Compenser la « taxe inflationniste » sur les patrimoines
Les mesures de soutien au pouvoir d’achat mises en place pendant la crise du Covid ne sont pas exclusives à la France. D’autres pays européens ont également connu une augmentation de leur taux d’épargne, qui n’est pas revenu à ses niveaux d’avant-crise. Par exemple, en Allemagne, il atteint 20 % au deuxième trimestre 2024 (contre 17,1 % avant la crise), 12,9 % en Italie (contre 11,2 %), et 13,1 % en Espagne (contre 8 %). En moyenne, la zone euro affiche un taux d’épargne de 14,8 % (contre 12,5 %).
Aux États-Unis, le taux d’épargne a connu une forte augmentation pendant la crise, passant de 7,2 % en 2019 à 17 % entre mars 2020 et mars 2021, atteignant même 32 % en avril 2020. Cependant, les ménages américains ont depuis désépargné, ne conservant que 4,8 % de leur revenu pour épargner en août 2024, bien en dessous des niveaux d’avant-crise, contribuant ainsi à soutenir la consommation et la croissance.

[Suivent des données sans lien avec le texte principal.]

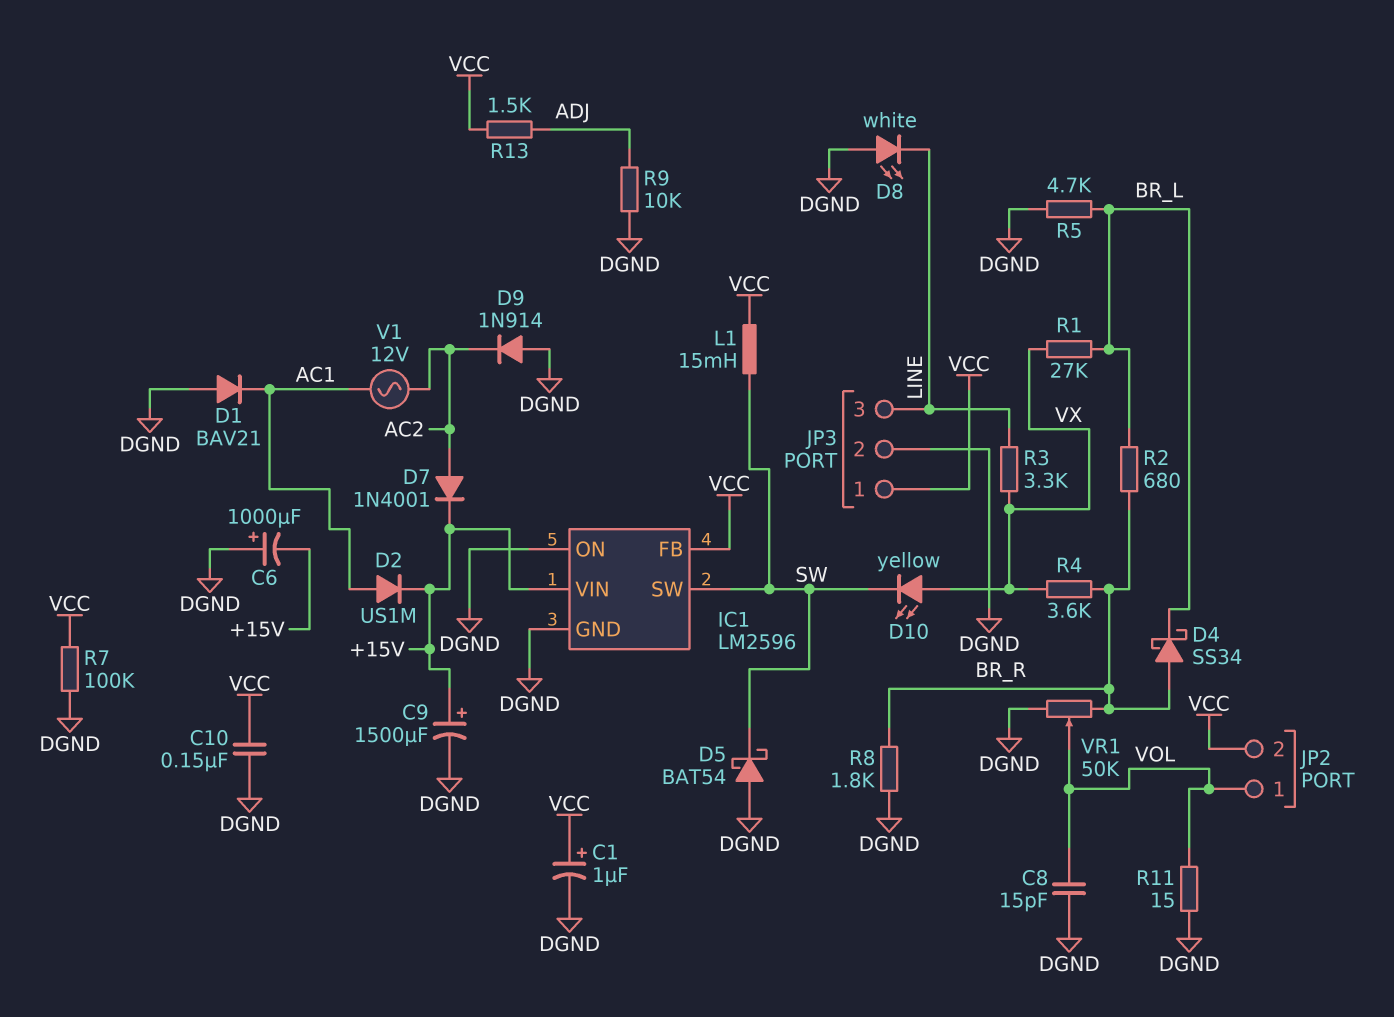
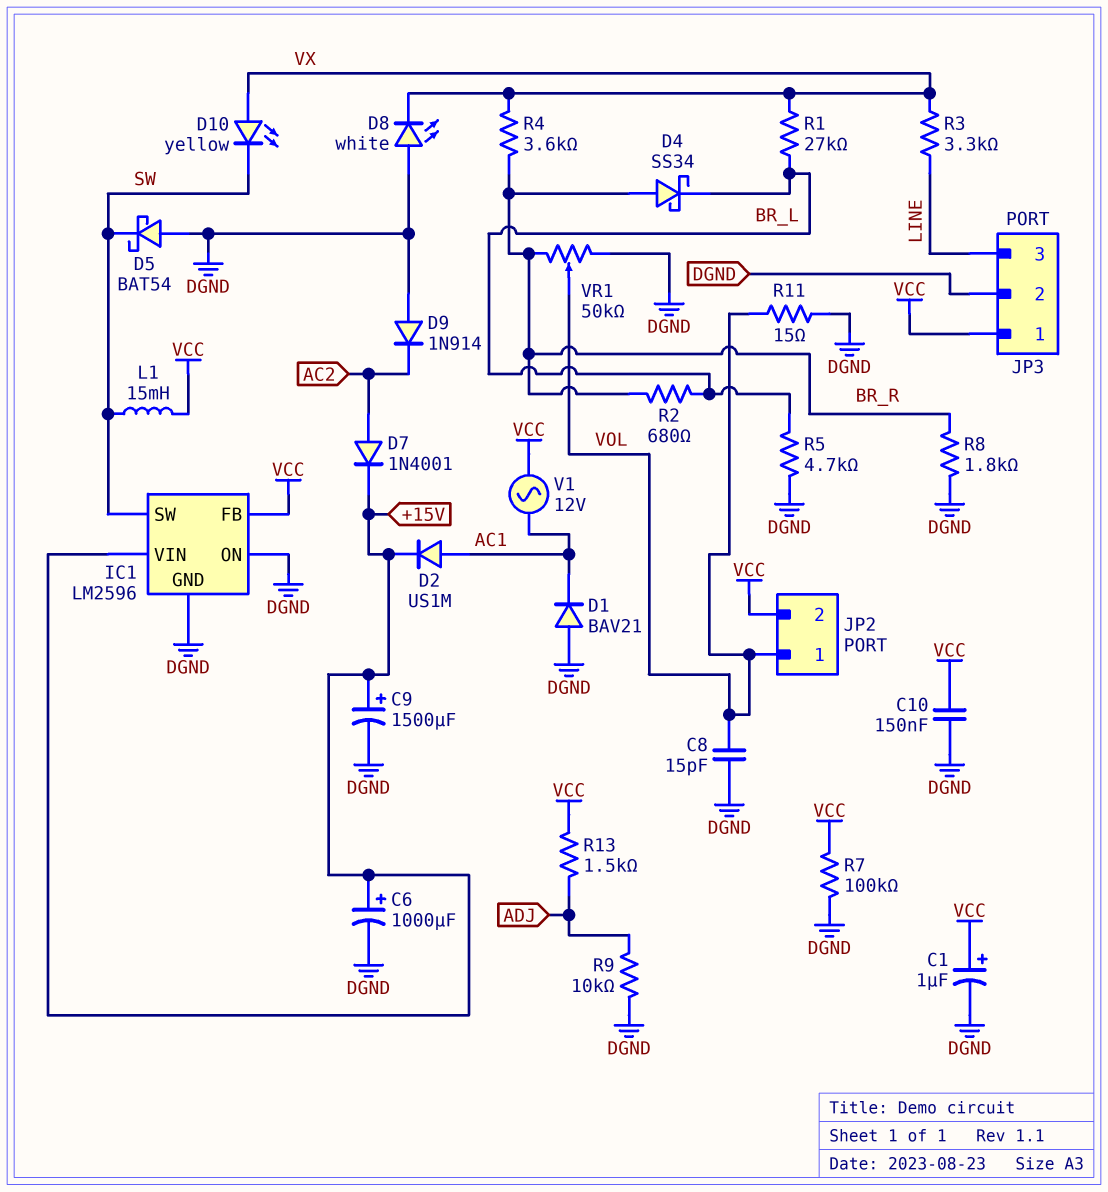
C6: 1000uF (plus DGND, minus +15V) -> 1000uF (plus +15V, minus DGND)
D8: LED white (A DGND, K LINE) -> LED white (A DGND, K VX)
V1: AC 12V (AC1, AC2) -> AC 12V (AC1, VCC)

Ce qui est surprenant, c’est que la France a traversé l’épisode inflationniste le plus fort depuis les années 1980. On aurait pu s’attendre à ce que les ménages utilisent leur surplus d’épargne pour maintenir leur niveau de consommation, d’autant plus que les salaires ont baissé d’environ 2 % en termes réels. Paradoxalement, les revenus du patrimoine ont soutenu le pouvoir d’achat au cours des deux dernières années.
Deux éléments expliquent cette hausse « contre-intuitive » de l’épargne durant l’inflation. Tout d’abord, les ménages les plus aisés ont été moins impactés par la hausse des prix et ont bénéficié d’une forte augmentation des revenus du patrimoine, ce qui a favorisé la surépargne. Ensuite, en période d’inflation, une « taxe inflationniste » affecte la valeur réelle des patrimoines. Le ratio entre les actifs financiers des ménages et leur revenu disponible brut a chuté à 3,4 années en mi-2024, un niveau inférieur à celui d’avant-crise. Ainsi, la surépargne, bien que conséquente, ne se traduit pas par un enrichissement financier des ménages, mais sert à compenser cette « taxe inflationniste ».

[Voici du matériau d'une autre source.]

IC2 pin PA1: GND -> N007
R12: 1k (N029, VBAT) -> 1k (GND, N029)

Facteurs d’incertitude et comportement d’épargne
Plusieurs facteurs peuvent également expliquer cette tendance à la hausse de l’épargne. L’incertitude croissante, liée à des crises inédites, des tensions internationales et une instabilité politique, incite les ménages à adopter une épargne de précaution. De plus, la détérioration des finances publiques et la perspective d’une hausse de la fiscalité poussent les ménages à surépargner pour anticiper une perte de revenu future.
Les baisses de fiscalité sur les revenus financiers, comme la réforme de l’ISF et l’instauration d’une flat tax à 30 % sur les revenus financiers, ont également encouragé l’épargne. Par ailleurs, le vieillissement de la population, qui s’est intensifié ces dernières années, joue un rôle. En janvier 2024, 21,5 % de la population avait 65 ans ou plus, contre 19 % en 2017. Ce groupe, ayant un taux d’épargne élevé, pourrait entraîner une augmentation du taux d’épargne moyen à mesure que la part de personnes âgées dans la société augmente.

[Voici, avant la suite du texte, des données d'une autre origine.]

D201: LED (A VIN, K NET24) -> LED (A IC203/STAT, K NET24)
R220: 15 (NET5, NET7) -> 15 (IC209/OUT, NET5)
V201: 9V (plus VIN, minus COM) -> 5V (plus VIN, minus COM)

Enfin, une volonté de sobriété écologique se dessine chez les ménages, qui privilégient les achats de seconde main et une consommation réduite.
En conclusion, bien que l’on puisse s’attendre à une baisse progressive du taux d’épargne élevé observé depuis la crise du Covid, il est probable que son nouvel équilibre à long terme se situe à un niveau plus élevé que celui de la dernière décennie.